- Origin: Germany
- Genres: Electro, Eurotrance, house
- Years active: 1993–2005
- Label: Marc et Claude's/Positiva/Orbit Records
- Past members: Marc Romboy Klaus Derichs

= Marc et Claude =

German electro-trance music duo

Marc et Claude were a German electro-trance music duo consisting of Marc Romboy and Klaus Derichs. The two also co-own the label Alphabet City, which houses such artists as Ferry Corsten and Future Breeze. The two started producing seriously during the explosion of German trance in the mid-to-late 1990s. Their first release, "Toulouse" was on their own label, Le Petit Prince Records. In 1997, the duo teamed up with Jürgen Driessen and produced the track "La" which went to the top of the German dance charts and helped them crossover to UK audiences.

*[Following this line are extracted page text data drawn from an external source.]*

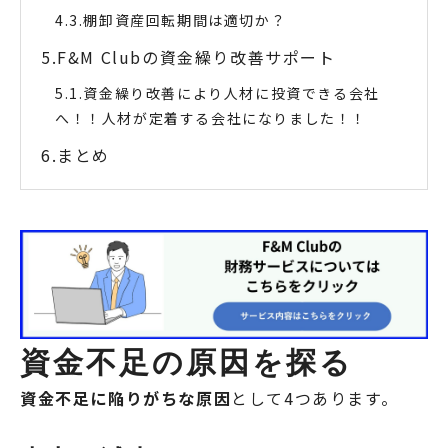
棚卸資産回転期間は適切か？
F&M Clubの資金繰り改善サポート
資金繰り改善により人材に投資できる会社
へ！！人材が定着する会社になりました！！
まとめ
資金不足の原因を探る
資金不足に陥りがちな原因
として4つあります。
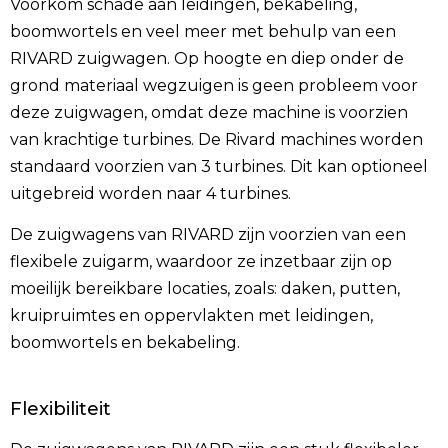
Voorkom schade aan leidingen, bekabeling,
boomwortels en veel meer met behulp van een
RIVARD zuigwagen. Op hoogte en diep onder de
grond materiaal wegzuigen is geen probleem voor
deze zuigwagen, omdat deze machine is voorzien
van krachtige turbines. De Rivard machines worden
standaard voorzien van 3 turbines. Dit kan optioneel
uitgebreid worden naar 4 turbines.
De zuigwagens van RIVARD zijn voorzien van een
flexibele zuigarm, waardoor ze inzetbaar zijn op
moeilijk bereikbare locaties, zoals: daken, putten,
kruipruimtes en oppervlakten met leidingen,
boomwortels en bekabeling.
Flexibiliteit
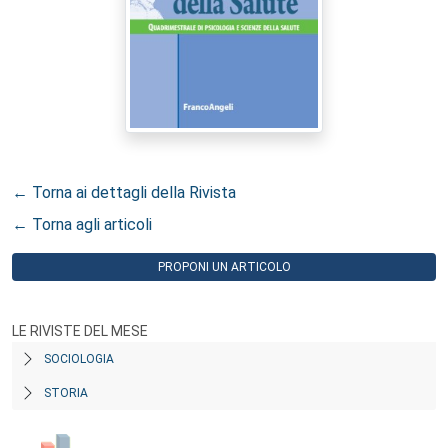
← Torna ai dettagli della Rivista
← Torna agli articoli
PROPONI UN ARTICOLO
LE RIVISTE DEL MESE
SOCIOLOGIA
STORIA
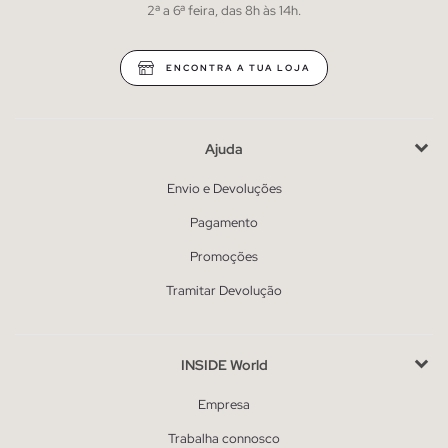
2ª a 6ª feira, das 8h às 14h.
ENCONTRA A TUA LOJA
Ajuda
Envio e Devoluções
Pagamento
Promoções
Tramitar Devolução
INSIDE World
Empresa
Trabalha connosco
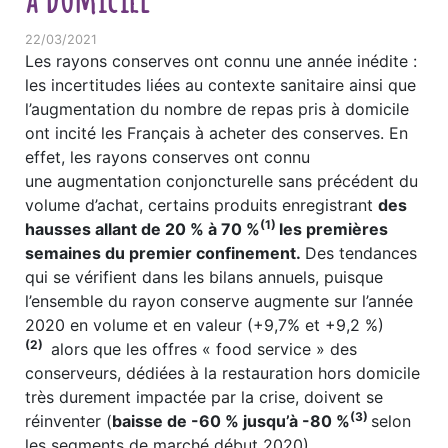
22/03/2021
Les rayons conserves ont connu une année inédite :
les incertitudes liées au contexte sanitaire ainsi que
l’augmentation du nombre de repas pris à domicile
ont incité les Français à acheter des conserves. En
effet, les rayons conserves ont connu
une augmentation conjoncturelle sans précédent du
volume d’achat, certains produits enregistrant
des
(1)
hausses allant de 20 % à 70 %
les premières
semaines du premier confinement.
Des tendances
qui se vérifient dans les bilans annuels, puisque
l’ensemble du rayon conserve augmente sur l’année
2020 en volume et en valeur (+9,7% et +9,2 %)
(2)
alors que les offres « food service » des
conserveurs, dédiées à la restauration hors domicile
très durement impactée par la crise, doivent se
(3)
réinventer (
baisse de -60 % jusqu’à -80 %
selon
les segments de marché début 2020).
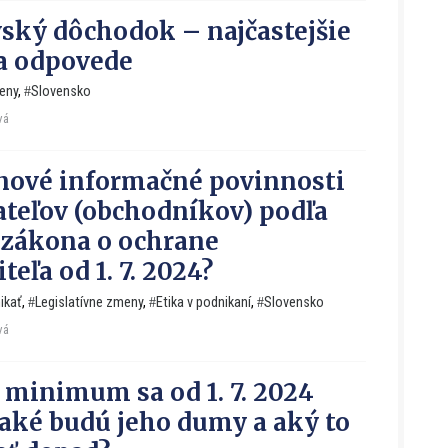
ský dôchodok – najčastejšie
a odpovede
eny
,
Slovensko
vá
nové informačné povinnosti
teľov (obchodníkov) podľa
zákona o ochrane
teľa od 1. 7. 2024?
ikať
,
Legislatívne zmeny
,
Etika v podnikaní
,
Slovensko
vá
 minimum sa od 1. 7. 2024
 aké budú jeho dumy a aký to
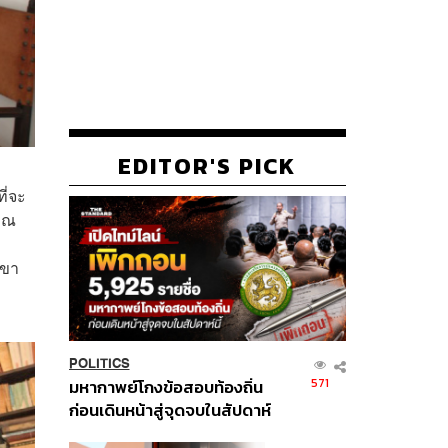
EDITOR'S PICK
ี่จะ
มาณ
เขา
POLITICS
571
มหากาพย์โกงข้อสอบท้องถิ่น
ก่อนเดินหน้าสู่จุดจบในสัปดาห์
นี้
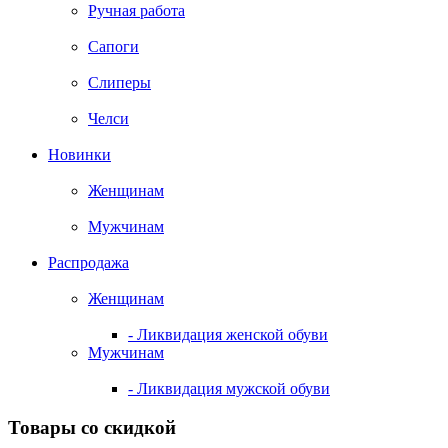
Ручная работа
Сапоги
Слиперы
Челси
Новинки
Женщинам
Мужчинам
Распродажа
Женщинам
- Ликвидация женской обуви
Мужчинам
- Ликвидация мужской обуви
Товары со скидкой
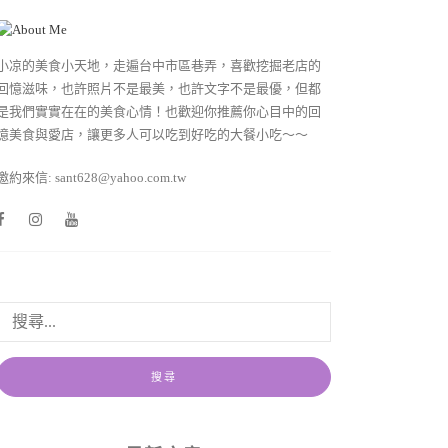
小凉的美食小天地，走遍台中市區巷弄，喜歡挖掘老店的
回憶滋味，也許照片不是最美，也許文字不是最優，但都
是我們實實在在的美食心情！也歡迎你推薦你心目中的回
憶美食與愛店，讓更多人可以吃到好吃的大餐小吃～～
邀約來信: sant628@yahoo.com.tw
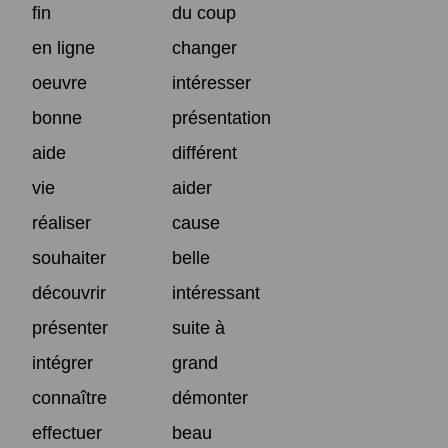
fin
du coup
en ligne
changer
oeuvre
intéresser
bonne
présentation
aide
différent
vie
aider
réaliser
cause
souhaiter
belle
découvrir
intéressant
présenter
suite à
intégrer
grand
connaître
démonter
effectuer
beau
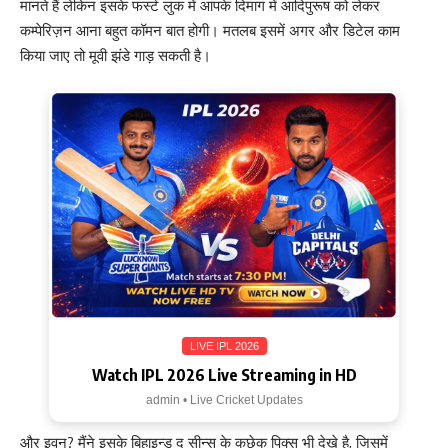
मानते हैं लेकिन इसके फर्स्ट लुक में आपके दिमाग में आदिपुरूष को लेकर
कम्पेरिज़न आना बहुत कॉमन बात होगी। मतलब इसमें अगर और डिटेल काम
किया जाए तो मूवी झंडे गाड़ सकती है।
LIVE IPL 2026
Watch IPL 2026 Live Streaming in HD
admin • Live Cricket Updates
और इवन? मैंने इसके बिहाइन्ड द सीन्स के कुछेक पिक्स भी देखे है, जिसमें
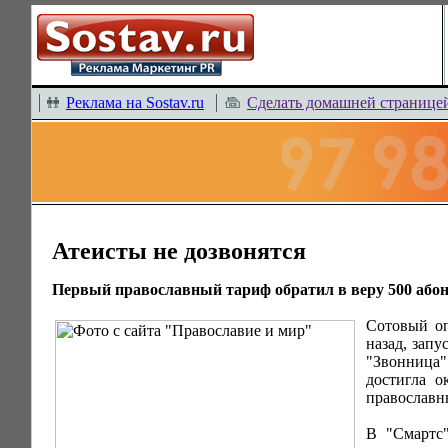
Реклама на Sostav.ru
Сделать домашней странице
Атеисты не дозвонятся
Первый православный тариф обратил в веру 500 або
Сотовый оп
назад, зап
"Звонница"
достигла о
православн
В "Смартс"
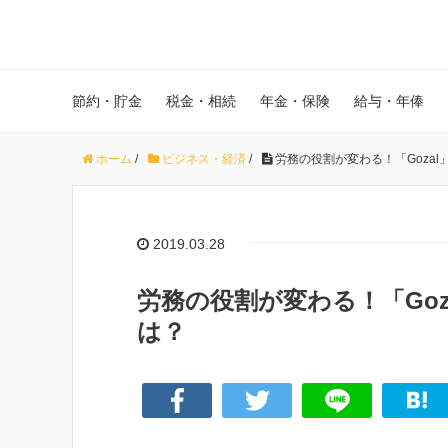
節約・貯金
税金・相続
年金・保険
給与・年俸
ホーム
/
ビジネス・経済
/
労務の役割が変わる！「Goza
2019.03.28
労務の役割が変わる！「Go
は？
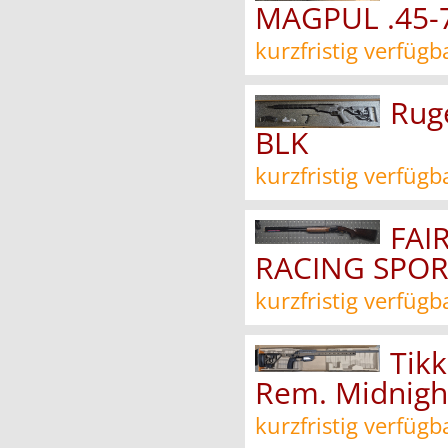
MAGPUL .45-7
kurzfristig verfügb
Ruge
BLK
kurzfristig verfügb
FAI
RACING SPOR
kurzfristig verfügb
Tikk
Rem. Midnigh
kurzfristig verfügb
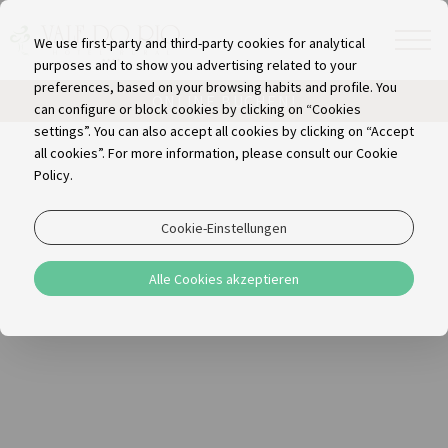
We use first-party and third-party cookies for analytical
purposes and to show you advertising related to your
preferences, based on your browsing habits and profile. You
ONLINE BUCHEN!
can configure or block cookies by clicking on “Cookies
settings”. You can also accept all cookies by clicking on “Accept
all cookies”. For more information, please consult our Cookie
Policy.
Cookie-Einstellungen
Alle Cookies akzeptieren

They had several UK top 40 hits during the late 1990s and early 2000s, including their biggest hit "I Need Your Lovin' (Like the Sunshine)" (#12) which samples the Korgis' "Everybody's Got to Learn Sometime" which served as a dedication to their summer tour, affiliated with the island of Ibiza.

==Discography==
===Albums===
- 2003 - You Own the Sound

===Singles===

Year: Single; Peak chart positions; Certifications (sales thresholds); Album
UK: GER
1993: "Party People"; —; —; Le Petit Prince
1993: "Deux Petites Differences"; —; —
1997: "La"; 28; —; —
1998: "Sunshower '98" (with Ralphie Dee); —; —; —
"How Much Can You Take? (Emotional)": —; —; —
1999: "Ne"; —; —; —
2000: "I Need Your Lovin' (Like the Sunshine)"; 12; 81; —
2001: "Loving You"^{[I]}; 37; 71; You Own the Sound
"The History of Acid House": —; —
"Tremble": 29; 47
2002: "Feel You"; —; 76
"It's All for Love/You Own the Sound": —; —
2003: "Free Spirit"; —; —
2005: "Free"; —; —; —
"—" denotes releases that did not chart

Notes:
- I "Loving You" was remixed and re-released in 2003, under the name "Loving You 2003". It is this version that charted on both the German and UK charts.